> _RAW DATA_:
Segment Open

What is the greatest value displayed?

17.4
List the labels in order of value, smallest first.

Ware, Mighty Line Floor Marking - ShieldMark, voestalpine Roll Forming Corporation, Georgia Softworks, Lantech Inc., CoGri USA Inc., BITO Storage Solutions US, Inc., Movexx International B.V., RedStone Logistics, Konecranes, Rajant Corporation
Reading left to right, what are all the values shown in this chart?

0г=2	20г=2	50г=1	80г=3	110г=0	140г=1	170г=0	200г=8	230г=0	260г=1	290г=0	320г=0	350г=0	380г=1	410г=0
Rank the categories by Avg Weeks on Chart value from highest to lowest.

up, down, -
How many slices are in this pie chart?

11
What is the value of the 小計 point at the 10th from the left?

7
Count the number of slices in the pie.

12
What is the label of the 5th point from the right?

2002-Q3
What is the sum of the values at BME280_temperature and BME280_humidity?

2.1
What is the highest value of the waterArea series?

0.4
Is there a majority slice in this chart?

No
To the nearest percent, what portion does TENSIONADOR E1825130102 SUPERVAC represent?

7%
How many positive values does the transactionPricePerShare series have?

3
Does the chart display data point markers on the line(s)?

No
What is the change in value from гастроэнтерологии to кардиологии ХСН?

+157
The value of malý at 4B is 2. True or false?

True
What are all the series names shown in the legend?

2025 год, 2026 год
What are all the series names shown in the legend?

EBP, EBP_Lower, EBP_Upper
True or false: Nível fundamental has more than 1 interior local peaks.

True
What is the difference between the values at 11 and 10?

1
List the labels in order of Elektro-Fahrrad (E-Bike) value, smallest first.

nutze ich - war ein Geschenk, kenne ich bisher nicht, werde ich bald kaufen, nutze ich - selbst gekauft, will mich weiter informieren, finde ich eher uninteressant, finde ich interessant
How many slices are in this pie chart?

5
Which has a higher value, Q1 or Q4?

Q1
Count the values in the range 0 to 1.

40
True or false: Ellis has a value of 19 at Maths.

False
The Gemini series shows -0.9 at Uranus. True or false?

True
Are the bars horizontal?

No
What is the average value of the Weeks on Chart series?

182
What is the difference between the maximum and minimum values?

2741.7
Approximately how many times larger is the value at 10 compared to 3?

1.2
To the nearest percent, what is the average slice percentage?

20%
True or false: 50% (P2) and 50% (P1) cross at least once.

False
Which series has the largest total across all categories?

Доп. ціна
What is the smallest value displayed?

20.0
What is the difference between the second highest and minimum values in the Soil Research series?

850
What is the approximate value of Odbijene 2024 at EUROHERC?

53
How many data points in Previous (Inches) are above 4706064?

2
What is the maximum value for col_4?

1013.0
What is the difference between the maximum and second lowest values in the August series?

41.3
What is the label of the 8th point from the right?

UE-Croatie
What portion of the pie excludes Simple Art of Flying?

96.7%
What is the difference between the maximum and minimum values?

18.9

Segment Closed

> _TASK ITEM_: Pull out every line from the items above that contains the word "List".

> _REPLY TO THE TASK_:
List the labels in order of value, smallest first.
List the labels in order of Elektro-Fahrrad (E-Bike) value, smallest first.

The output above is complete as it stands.